The newest images additionally present indicators of lava lakes, some with obvious islands, on Io.

“By combining data from this flyby with our previous observations, the Juno science team is studying how Io’s volcanoes vary,” Scott Bolton, Juno’s principal investigator, stated in an announcement.

The intense volcanic exercise on Io is as a result of gravitational pull of Jupiter – the most large planet in our photo voltaic system – in addition to the pressure exerted by the planet’s different moons Europa, Ganymede and Callisto.

The push and pull forces of Jupiter and its different moons on Io are so immense its floor rises and drops by extremes as a lot as 100 m (330 ft), researchers say.

Infact, Io’s floor will get its orange and yellow hues as a result of moon’s volcanoes continuously emitting sulfur and different compounds.

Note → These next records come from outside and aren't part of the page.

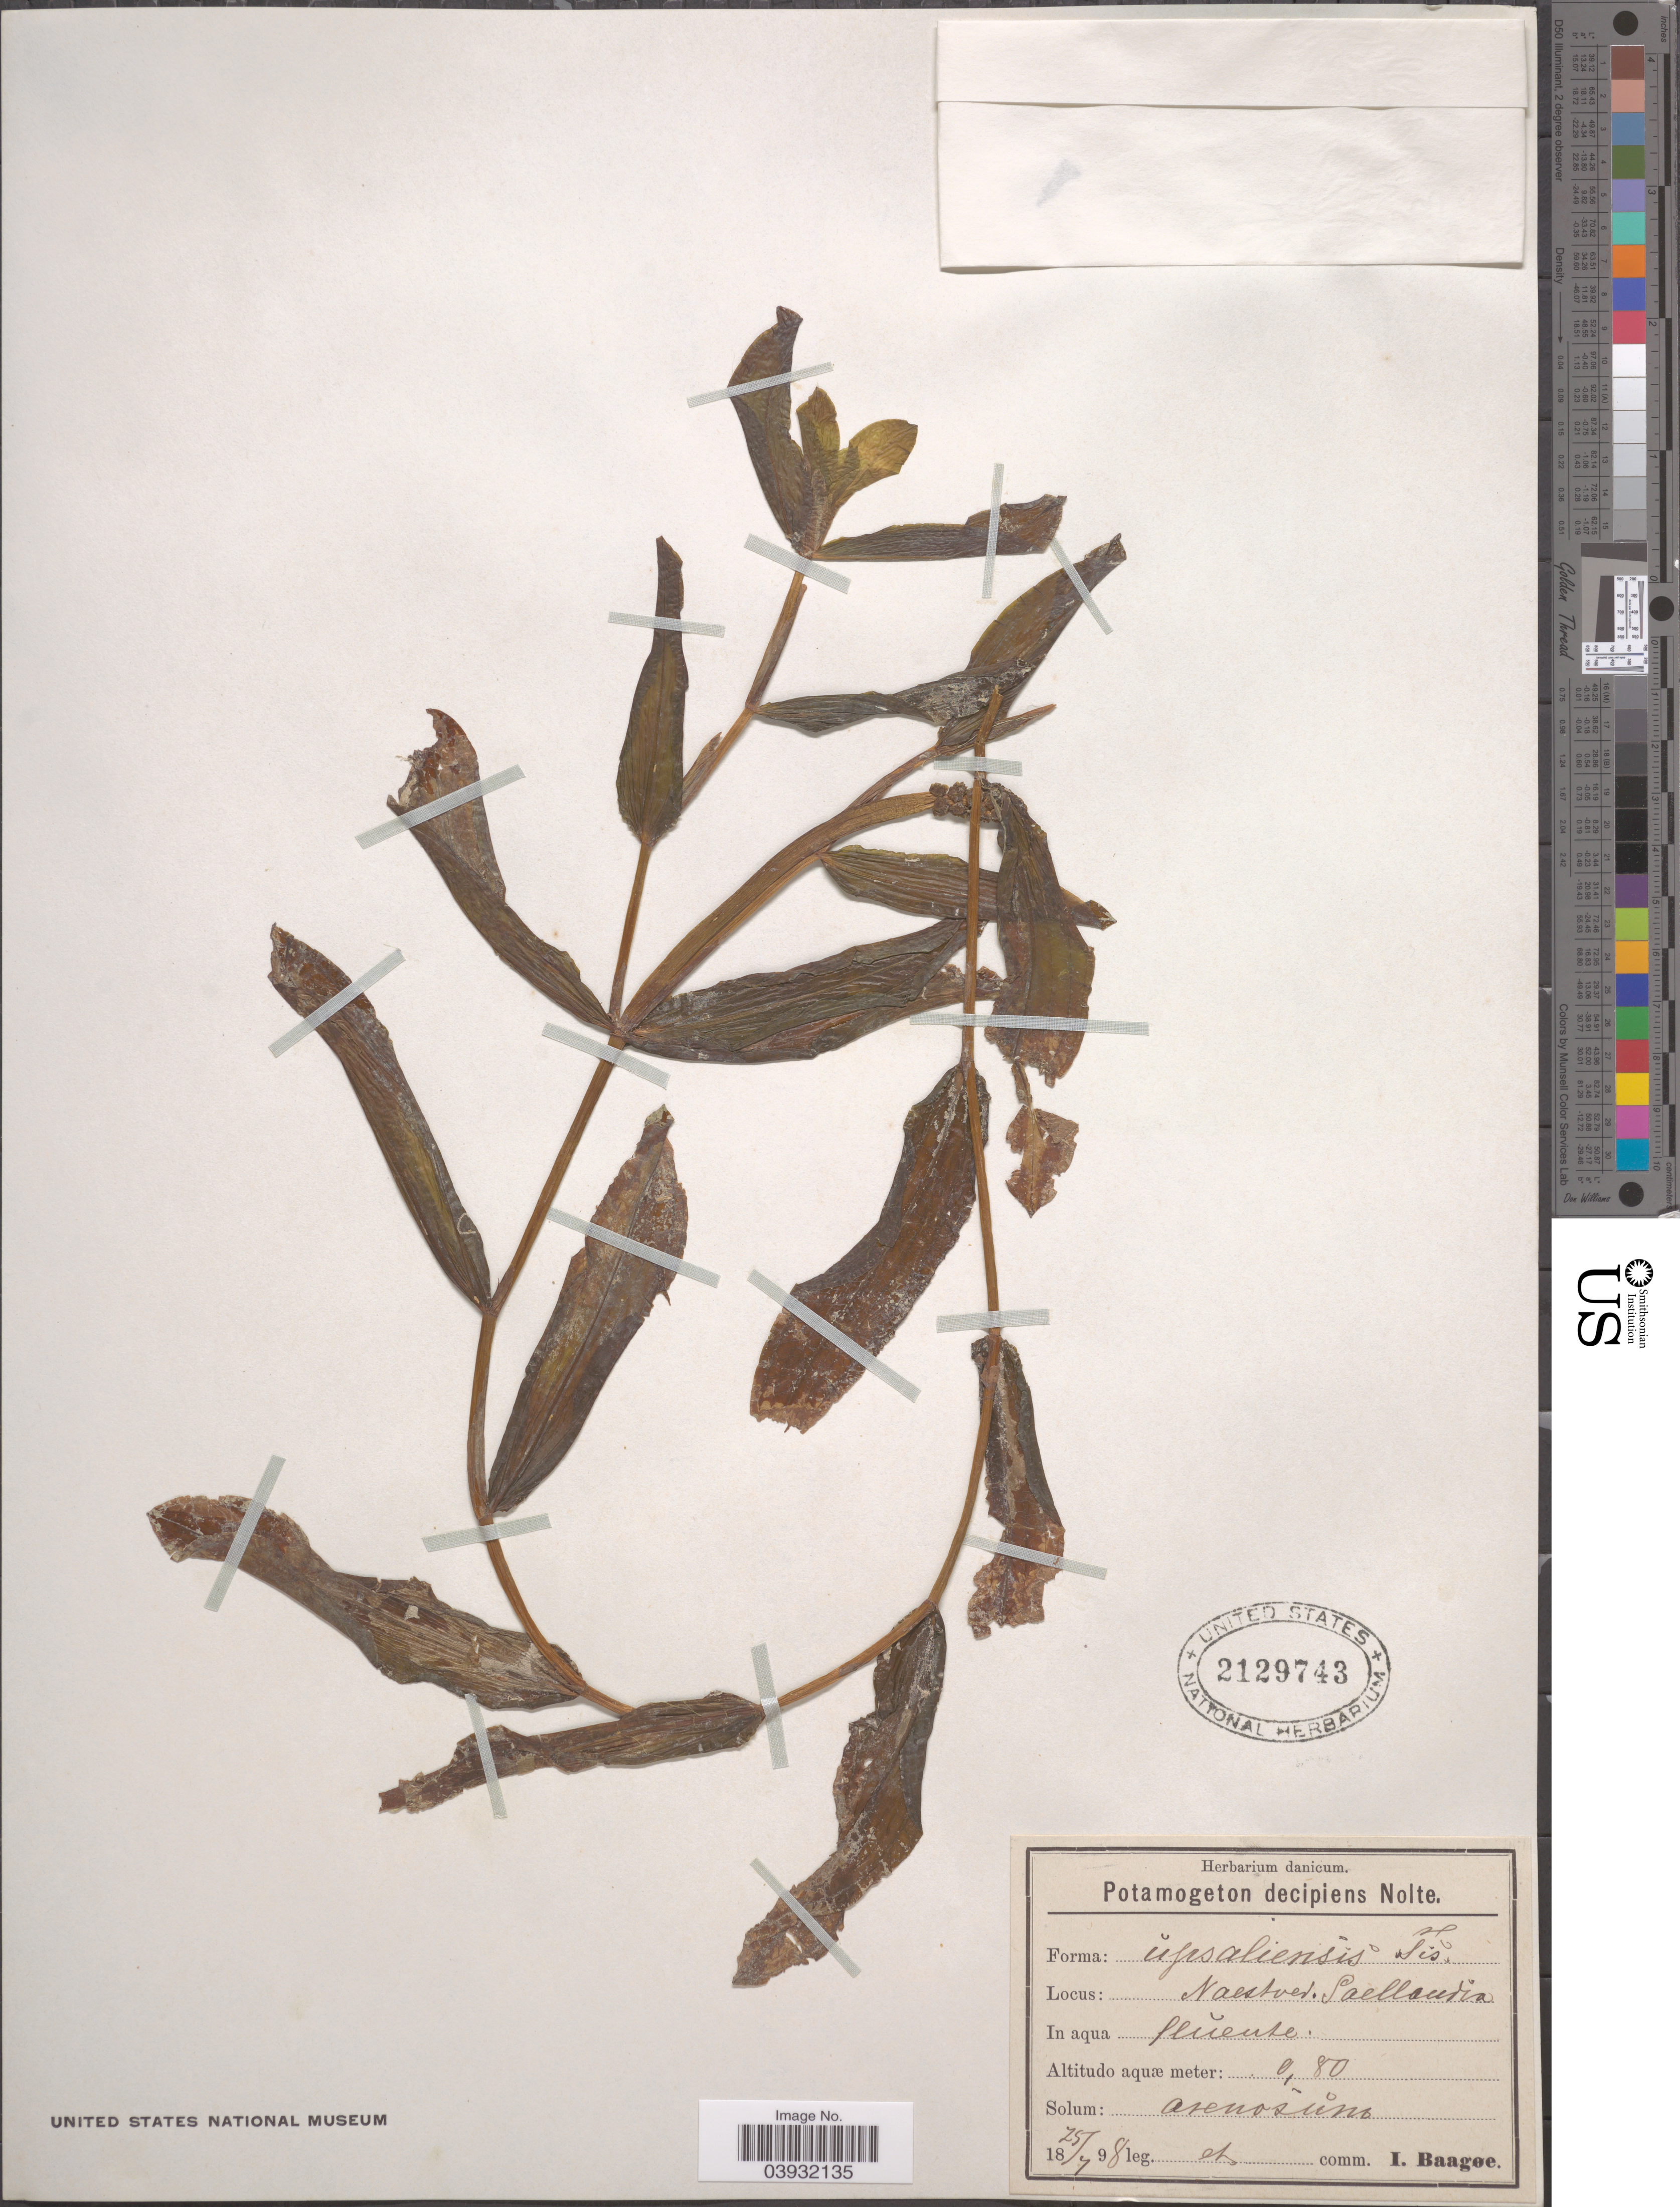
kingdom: Plantae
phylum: Tracheophyta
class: Liliopsida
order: Alismatales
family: Potamogetonaceae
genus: Potamogeton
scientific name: Potamogeton decipiens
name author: Nolte ex W.D.J. Koch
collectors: I. Baagøe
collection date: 1898-07-25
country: Denmark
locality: Næstved. Saellantia.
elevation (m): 0.8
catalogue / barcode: US 2129743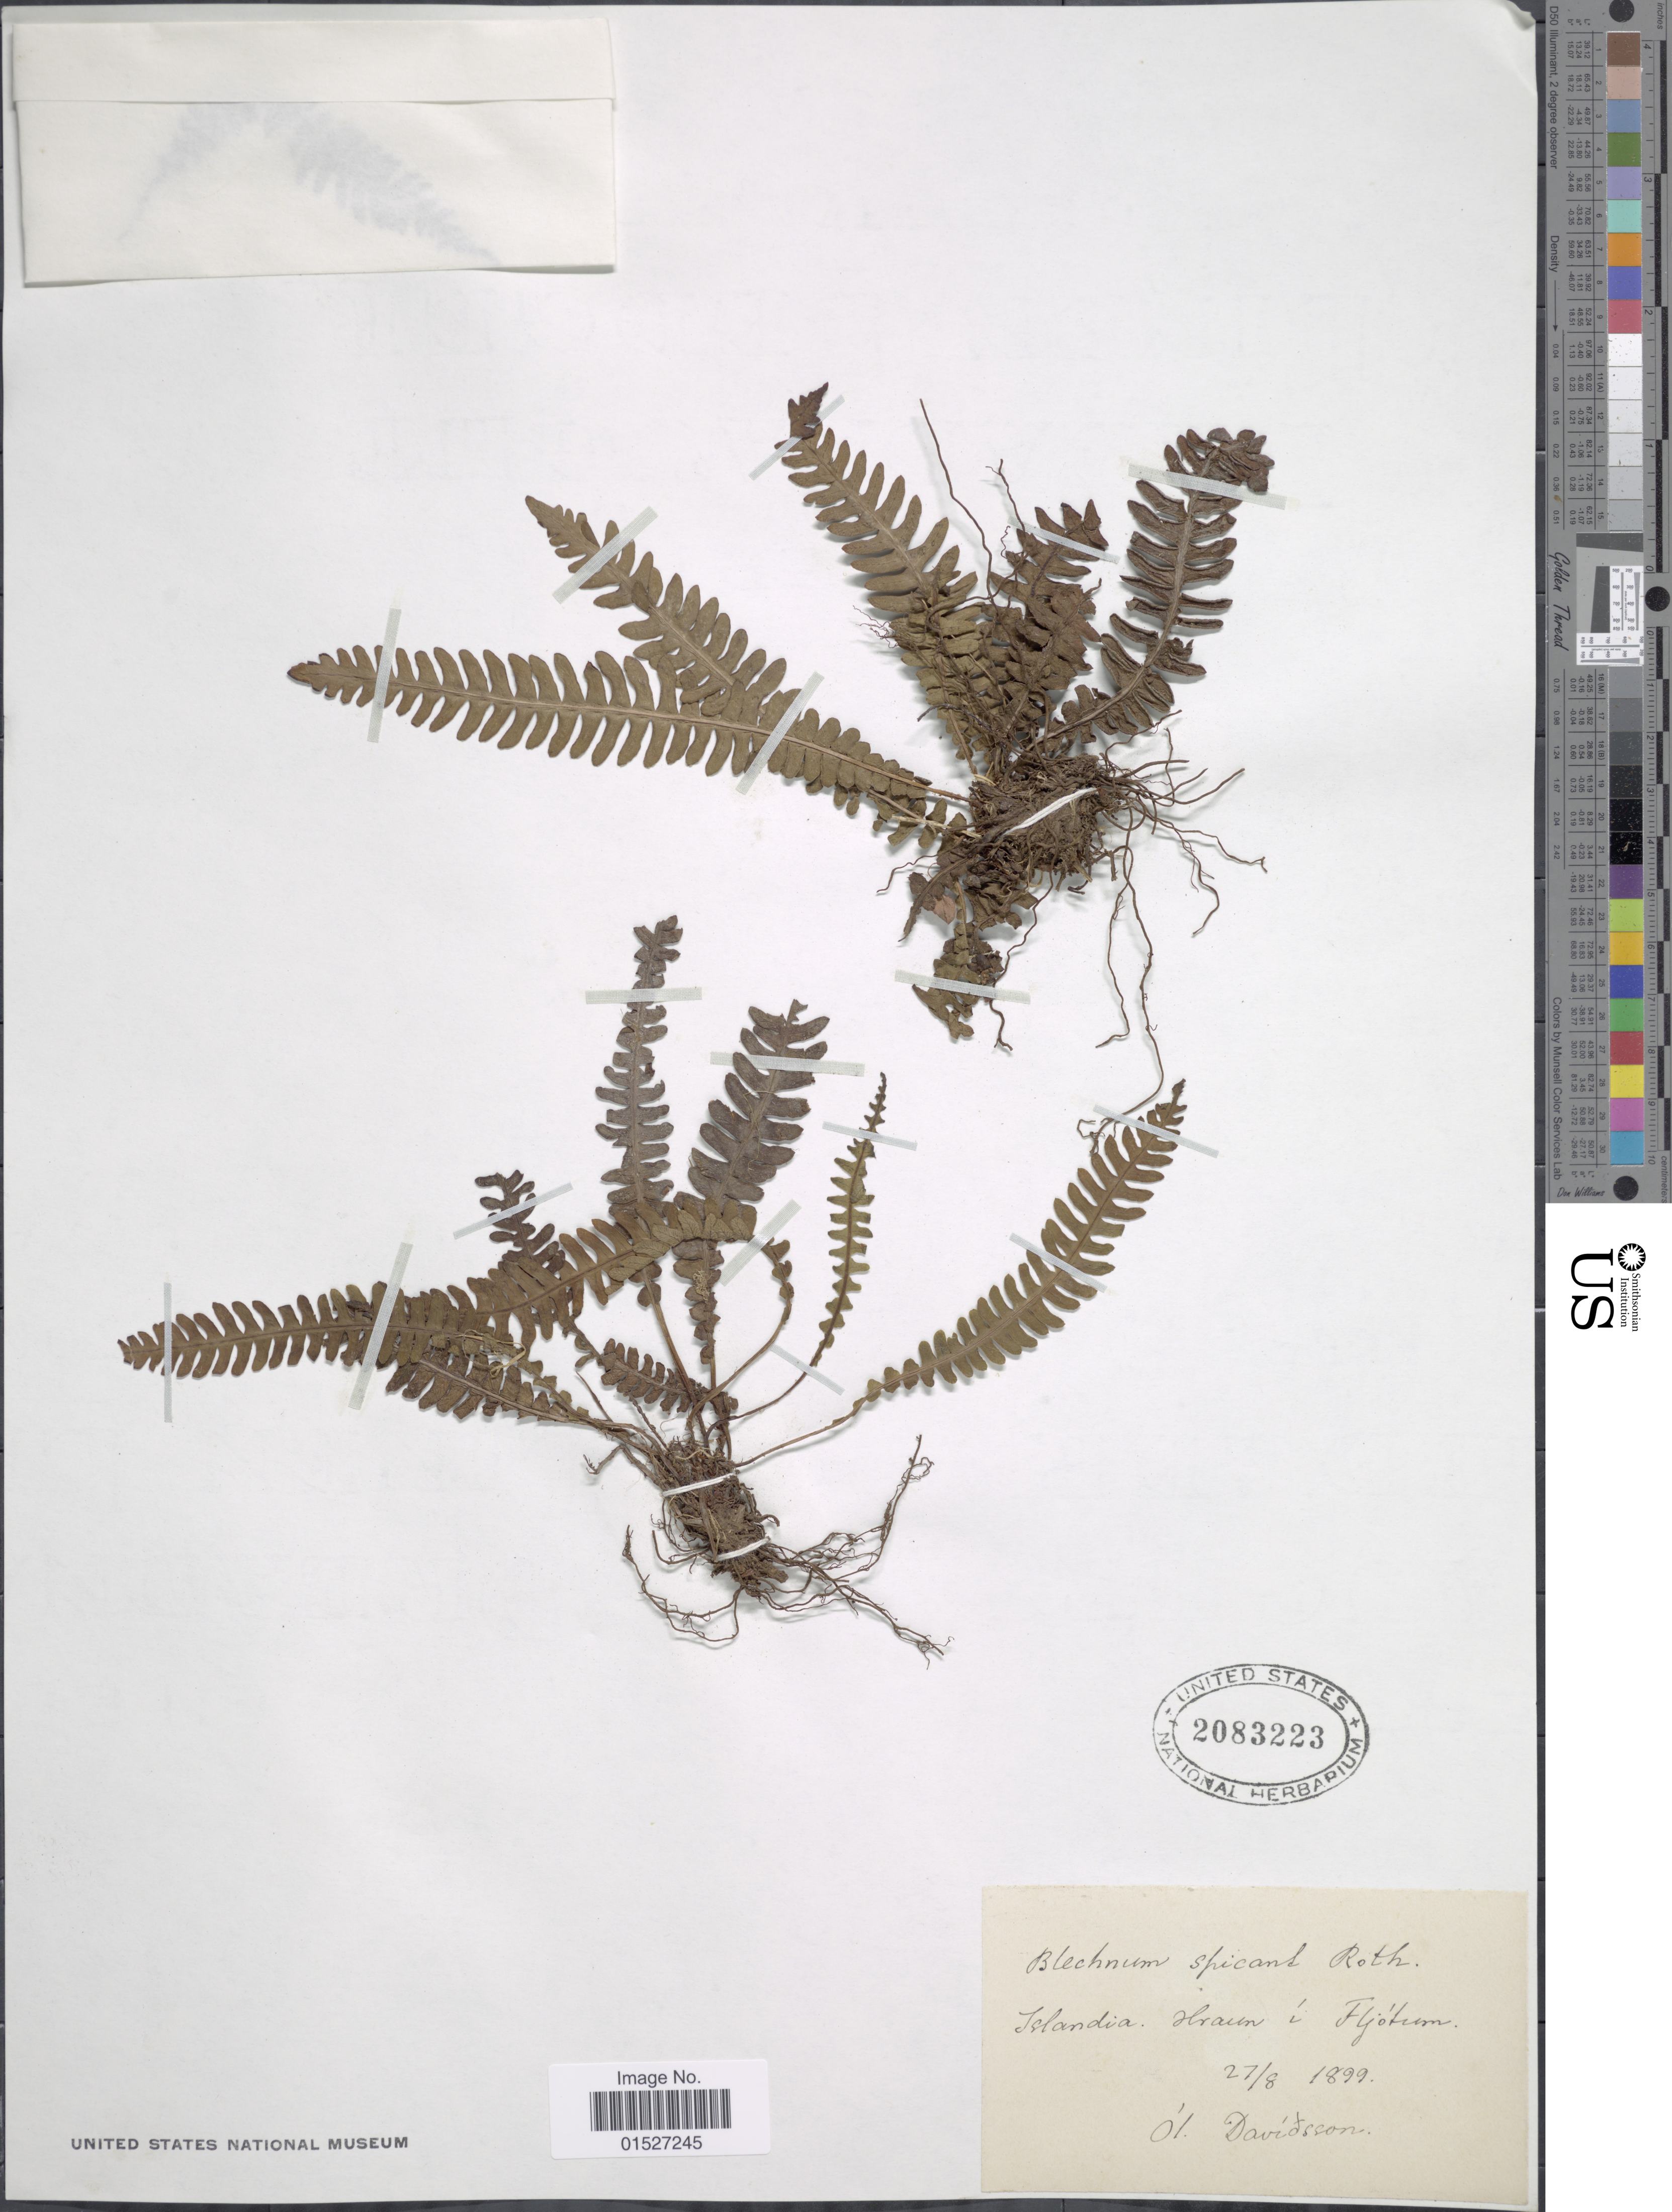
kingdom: Plantae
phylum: Tracheophyta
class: Polypodiopsida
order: Polypodiales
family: Blechnaceae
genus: Blechnum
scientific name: Blechnum spicant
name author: (L.) Sm.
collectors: O. Davidsson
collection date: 1899-08-27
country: Iceland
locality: Islandia. Hraun i Fljotum.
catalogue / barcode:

While Io is nearly the scale of Earth’s Moon, scientists say the Jupiter moon could seem totally different day-after-day as a consequence of fixed eruptions on its floor.

New images of Io could present recent insights into how volcanoes on the Jupiter moon work

(Nasa)

By analysing the brand new images additional, astronomers hope to achieve additional perception into how Io’s volcanoes work, and whether or not there’s a world magma ocean below the Jupiter moon’s rocky floor.

“We are looking for how often they erupt, how bright and hot they are, how the shape of the lava flow changes, and how Io’s activity is connected to the flow of charged particles in Jupiter’s magnetosphere,” Dr Bolton added.